2. The fue1 injector of claim 1, wherein the second set of vanes is circumferentially staggered relative to the first set of vanes so that none of the second set of vanes is directly behind any of the first set of vanes.

3. The fuel injector of claim 1, wherein the twist angle comprises up to approximately 20 degrees.

4. The fuel injector of claim 1, wherein the fuel delivery tube structure comprises coaxially disposed an inner tube and an outer tube, wherein the inner tube comprises the second fuel supply channel, and wherein the first fuel supply channel is annularly disposed between the inner tube and the outer tube.

5. The fuel injector of claim 1, wherein the fuel delivery tube structure is surrounded by a shroud, and wherein the first set of vanes and the second set of vanes is respectively arranged between the fuel delivery tube structure and the shroud.

6. The gas turbine comprising the fuel injector of claim 1.
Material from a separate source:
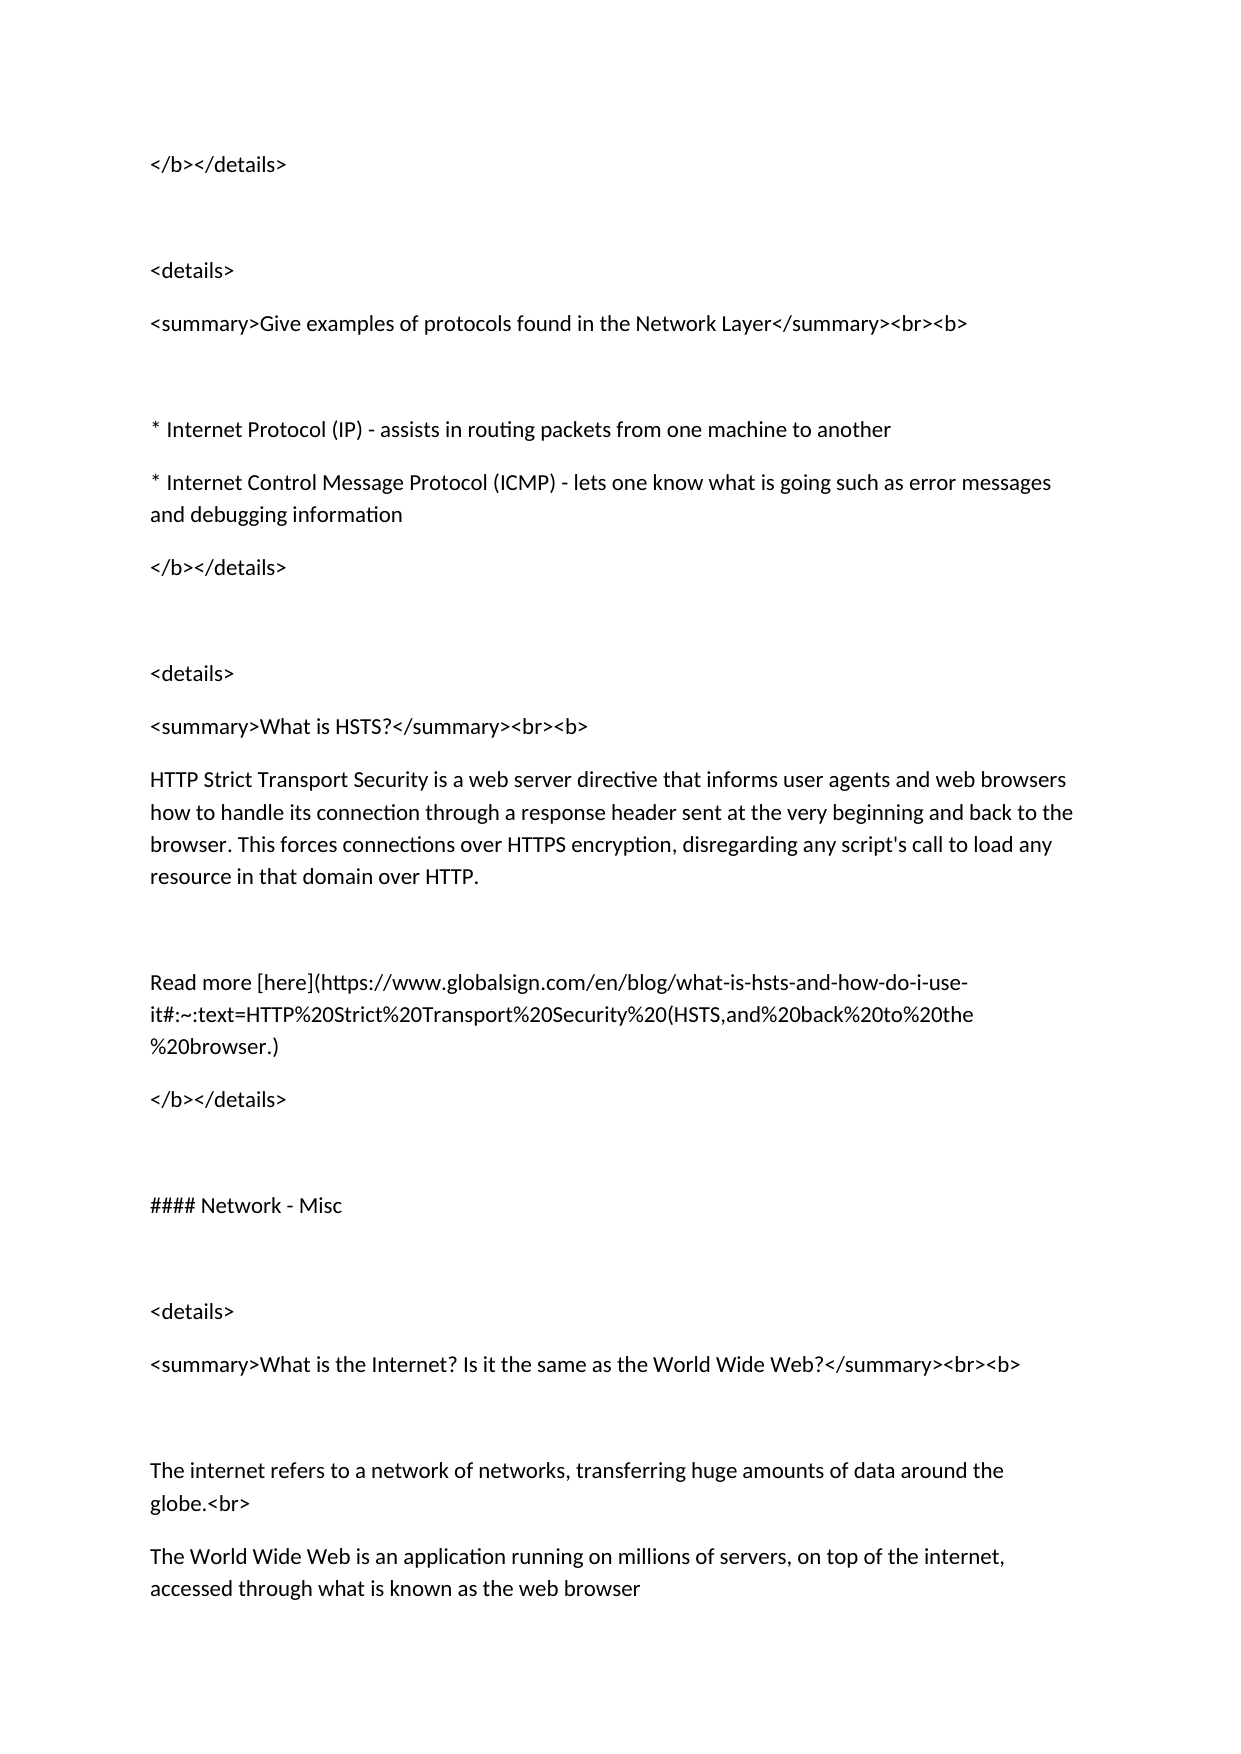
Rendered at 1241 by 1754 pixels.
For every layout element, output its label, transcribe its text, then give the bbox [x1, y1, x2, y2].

7. A fuel injector for a gas turbine, comprising:

a fuel delivery tube structure disposed along a central axis of the fuel injector;

a first fuel supply channel and a second fuel supply channel coaxially arranged in the fuel delivery tube structure;

a first set of vanes comprising a first radial passage in each vane of the first set of vanes, the first radial passage in fluid communication with the first fuel supply channel to receive a first fuel, wherein the first radial passage is configured to branch into a first set of passages each having a first aperture arranged to inject the first fuel without a jet in cross-flow; and

a second set of vanes comprising a second radial passage in each of the second set of vanes, the second radial passage in fluid communication with the second fuel supply channel to receive a second fuel, wherein the second radial passage in the second set of vanes is configured to branch into a second set of passages each having a second aperture arranged to inject the second fuel without a jet in cross-flow, wherein the first fuel and the second fuel comprise fuels having a different energy density, wherein the second set of vanes is disposed downstream relative to the first set of vanes, wherein the second set of vanes is circumferentially staggered relative to the first set of vanes so that none of the second set of vanes is directly behind any of the first set of vanes, and wherein each of the first set of vanes comprise non-swirling vane.

8. The fuel injector of claim 7, wherein the first set of passages comprise the first set of axial passages each having the first aperture arranged to inject the first fuel in a direction of air flow.

9. The fuel injector of claim 8, wherein the second set of passages comprise the second set of axial passages each having the second aperture arranged to inject the second fuel in the direction of air flow.

10. The fuel injector of claim 7, wherein each of the second set of vanes comprise a swirling vane having a twist angle.

11. The fuel injector of claim 10, wherein the twist angle comprises up to approximately 20 degrees.